Al igual que el año pasado, estuvimos deambulando por el mercado medieval de Puebla de Sanabria. Al igual que el año pasado, me encontré a los mismos amigos merodeando entre los tenderetes. Del verano anterior me había prendado yo de las tartas de queso y de chocolate que comimos en un puesto. Se supone que todo cuanto hacen y venden en estos mercados es artesanal, pero en algunos casos me queda la duda. Vimos tartas de chocolate en el tenderete de dos mujeres. Compramos una porción, pero al comerla y compartirla entre varios nos dimos cuenta: no era la misma tarta del año pasado, no era tan esponjosa y la miga estaba ya un poco pasada. Sabía bien, pero no era para tirar cohetes. Recorrimos las calles en busca de más tartas. Pedimos otra porción de chocolate en el puesto de una chica que dijo que ella no elaboraba tartas de queso en verano. Estaba deliciosa, pero tampoco era esa. Finalmente la encontramos: estaba en la caseta de unos chicos. Tartas de queso, tartas de coco, tartas de chocolate con almendra. Compramos caramelos de factura artesanal en otra barraca. Los probé al día siguiente. Cogí uno con envoltorio rojo, supuestamente de fresa o de frutas del bosque o vaya usted a saber de qué, y su sabor me pareció repugnante. Sabía a medicamento: como una mezcla de Frenadol y Oraldine. Se supone que un caramelo debe agradar a la lengua, suavizarte la garganta, mecer el paladar como si te dieran un beso de azúcar. Intenté aguantarlo en la boca, pero al rato empezó a picar. No como si tuviese tabasco o chile, sino como si lo hubieran elaborado con pólvora. Un asco. Tuve que tirarlo. No volví a probar otro. A mí me parece que, o bien se trataba de un timo, o era un nuevo concepto de caramelo, en el que uno lo pasa mal en vez de disfrutar.

USANDO LA INFORMACIÓN ▸
1. En el texto sobre el mercado medieval de Puebla de Sanabria, ¿a qué sabía el caramelo de envoltorio rojo?
2. Sigue el texto sobre el mercado medieval de Puebla de Sanabria a partir de su última frase.

Elementos guardados:
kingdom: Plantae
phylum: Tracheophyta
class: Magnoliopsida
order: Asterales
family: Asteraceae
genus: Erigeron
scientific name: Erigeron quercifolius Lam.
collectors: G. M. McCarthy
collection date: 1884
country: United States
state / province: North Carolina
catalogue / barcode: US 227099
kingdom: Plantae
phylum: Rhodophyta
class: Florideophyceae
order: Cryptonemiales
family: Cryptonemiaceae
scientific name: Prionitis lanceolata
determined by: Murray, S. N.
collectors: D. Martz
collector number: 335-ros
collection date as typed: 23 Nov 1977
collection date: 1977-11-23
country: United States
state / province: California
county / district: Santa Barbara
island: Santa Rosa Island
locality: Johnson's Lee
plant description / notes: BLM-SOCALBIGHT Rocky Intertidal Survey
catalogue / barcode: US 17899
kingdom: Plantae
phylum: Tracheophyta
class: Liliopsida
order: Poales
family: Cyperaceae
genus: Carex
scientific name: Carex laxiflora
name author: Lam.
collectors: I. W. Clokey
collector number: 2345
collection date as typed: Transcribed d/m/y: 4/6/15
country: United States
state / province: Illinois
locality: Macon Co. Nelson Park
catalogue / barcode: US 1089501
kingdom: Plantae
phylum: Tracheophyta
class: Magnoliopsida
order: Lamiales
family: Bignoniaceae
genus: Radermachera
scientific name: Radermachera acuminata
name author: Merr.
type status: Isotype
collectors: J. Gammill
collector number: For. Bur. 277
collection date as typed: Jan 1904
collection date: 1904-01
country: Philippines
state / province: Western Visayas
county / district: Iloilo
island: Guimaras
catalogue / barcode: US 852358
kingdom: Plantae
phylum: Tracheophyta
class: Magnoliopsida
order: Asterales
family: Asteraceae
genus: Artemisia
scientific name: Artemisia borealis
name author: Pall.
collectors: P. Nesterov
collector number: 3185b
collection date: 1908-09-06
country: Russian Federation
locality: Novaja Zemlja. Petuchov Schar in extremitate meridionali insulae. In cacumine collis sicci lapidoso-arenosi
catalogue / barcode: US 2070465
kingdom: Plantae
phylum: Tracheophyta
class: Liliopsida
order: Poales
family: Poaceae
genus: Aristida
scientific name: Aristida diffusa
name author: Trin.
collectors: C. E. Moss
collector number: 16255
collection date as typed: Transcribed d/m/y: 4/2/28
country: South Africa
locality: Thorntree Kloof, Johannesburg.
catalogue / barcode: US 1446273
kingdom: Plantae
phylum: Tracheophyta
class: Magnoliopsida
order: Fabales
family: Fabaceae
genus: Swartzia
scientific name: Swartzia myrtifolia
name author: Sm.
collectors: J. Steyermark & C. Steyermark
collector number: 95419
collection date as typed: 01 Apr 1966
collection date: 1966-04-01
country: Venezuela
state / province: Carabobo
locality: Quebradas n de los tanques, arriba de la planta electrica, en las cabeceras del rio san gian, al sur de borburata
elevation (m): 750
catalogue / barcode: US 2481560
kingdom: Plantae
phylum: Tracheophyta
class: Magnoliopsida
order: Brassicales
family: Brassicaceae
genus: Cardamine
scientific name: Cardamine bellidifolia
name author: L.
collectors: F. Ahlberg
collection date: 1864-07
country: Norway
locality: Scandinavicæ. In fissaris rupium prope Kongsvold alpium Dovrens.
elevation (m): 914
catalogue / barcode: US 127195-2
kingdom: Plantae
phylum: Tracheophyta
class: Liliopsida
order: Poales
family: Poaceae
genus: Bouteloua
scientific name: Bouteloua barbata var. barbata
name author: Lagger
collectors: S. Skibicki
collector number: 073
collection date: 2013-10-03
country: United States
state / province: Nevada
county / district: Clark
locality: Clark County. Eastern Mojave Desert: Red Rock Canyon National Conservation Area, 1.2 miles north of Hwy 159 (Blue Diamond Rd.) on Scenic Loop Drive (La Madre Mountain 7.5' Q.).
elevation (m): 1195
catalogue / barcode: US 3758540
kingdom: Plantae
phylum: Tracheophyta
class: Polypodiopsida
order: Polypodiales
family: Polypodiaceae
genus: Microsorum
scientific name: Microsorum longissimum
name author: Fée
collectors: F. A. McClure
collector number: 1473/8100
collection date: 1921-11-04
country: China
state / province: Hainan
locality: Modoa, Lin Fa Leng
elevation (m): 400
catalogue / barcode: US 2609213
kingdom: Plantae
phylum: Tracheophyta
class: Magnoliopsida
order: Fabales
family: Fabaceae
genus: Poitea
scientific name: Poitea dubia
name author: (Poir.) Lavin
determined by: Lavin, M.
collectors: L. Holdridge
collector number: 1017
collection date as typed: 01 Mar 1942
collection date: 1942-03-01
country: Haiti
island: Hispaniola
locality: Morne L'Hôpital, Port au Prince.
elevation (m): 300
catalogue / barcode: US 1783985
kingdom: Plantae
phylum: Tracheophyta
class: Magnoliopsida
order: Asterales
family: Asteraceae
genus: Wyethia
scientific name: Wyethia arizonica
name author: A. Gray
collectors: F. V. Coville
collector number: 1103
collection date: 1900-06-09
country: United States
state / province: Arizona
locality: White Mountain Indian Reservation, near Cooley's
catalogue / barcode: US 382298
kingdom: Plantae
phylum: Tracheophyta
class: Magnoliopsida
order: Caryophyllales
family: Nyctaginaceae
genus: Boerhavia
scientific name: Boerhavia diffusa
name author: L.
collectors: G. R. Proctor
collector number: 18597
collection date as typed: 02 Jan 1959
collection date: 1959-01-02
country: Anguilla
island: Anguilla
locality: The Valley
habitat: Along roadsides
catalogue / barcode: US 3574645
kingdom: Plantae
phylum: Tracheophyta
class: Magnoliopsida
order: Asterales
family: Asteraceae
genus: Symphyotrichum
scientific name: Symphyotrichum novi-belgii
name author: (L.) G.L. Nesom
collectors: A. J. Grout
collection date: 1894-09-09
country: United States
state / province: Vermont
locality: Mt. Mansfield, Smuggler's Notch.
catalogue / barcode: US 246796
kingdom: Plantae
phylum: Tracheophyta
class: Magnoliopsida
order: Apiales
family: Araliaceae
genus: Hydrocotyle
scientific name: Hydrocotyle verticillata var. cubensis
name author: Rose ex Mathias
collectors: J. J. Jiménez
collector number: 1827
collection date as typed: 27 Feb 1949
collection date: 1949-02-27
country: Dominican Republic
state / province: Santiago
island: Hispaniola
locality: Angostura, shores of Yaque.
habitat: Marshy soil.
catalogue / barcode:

RESPUESTAS DEL EJERCICIO ▸
1. A medicamento, como una mezcla de Frenadol y Oraldine.

2.
Vimos el asombroso espectáculo de dos equilibristas: un hombre y una mujer. Cada vez que el primero colocaba sobre una pequeña mesa unas cuantas piezas (conos y tablas, principalmente), en un equilibrio imposible, y se encaramaba arriba, y luego hacía malabares, yo pensaba: “Este tipo se va a abrir la cabeza contra el suelo”. Pero no: siempre resolvió el lance. Luego hizo equilibrio con la chica subida en sus lomos. Esas proezas me dejan con la boca abierta. Y es que los acróbatas tienen algo de superhéroes de cómic, del mismo modo que los superhéroes de cómic han aprendido a hacer equilibrios para moverse entre los tejados y entre las cornisas, o eso han querido sus dibujantes y guionistas. Siempre me han parecido más virtuosos Batman y Spiderman, porque a Superman se lo dan todo hecho: vuela y surca los cielos, así que no necesita saberse las reglas básicas del funámbulo. Sobre todo es Batman quien se juega el pellejo en las alturas. Si yo fuera creador de cómic inventaría, sin dudarlo, un superhéroe sanabrés que se dedicara a defender los bosques de las agresiones del hombre y de sus incendios provocados, un tipo con poderes que durmiera en el fondo de Ribadelago, junto al tañido de las campanas de la iglesia sumergida, que protegiese a la fauna y a la flora y que leyera “San Manuel Bueno, mártir” en sus ratos libres. Probablemente les parecerá una chorrada, pero el origen de los superhéroes suele encontrarse en la reparación de una injusticia, y a mí me parece una injusticia y un agravio que la gente queme estos bosques y que arroje detritus al agua y aniquile los parajes.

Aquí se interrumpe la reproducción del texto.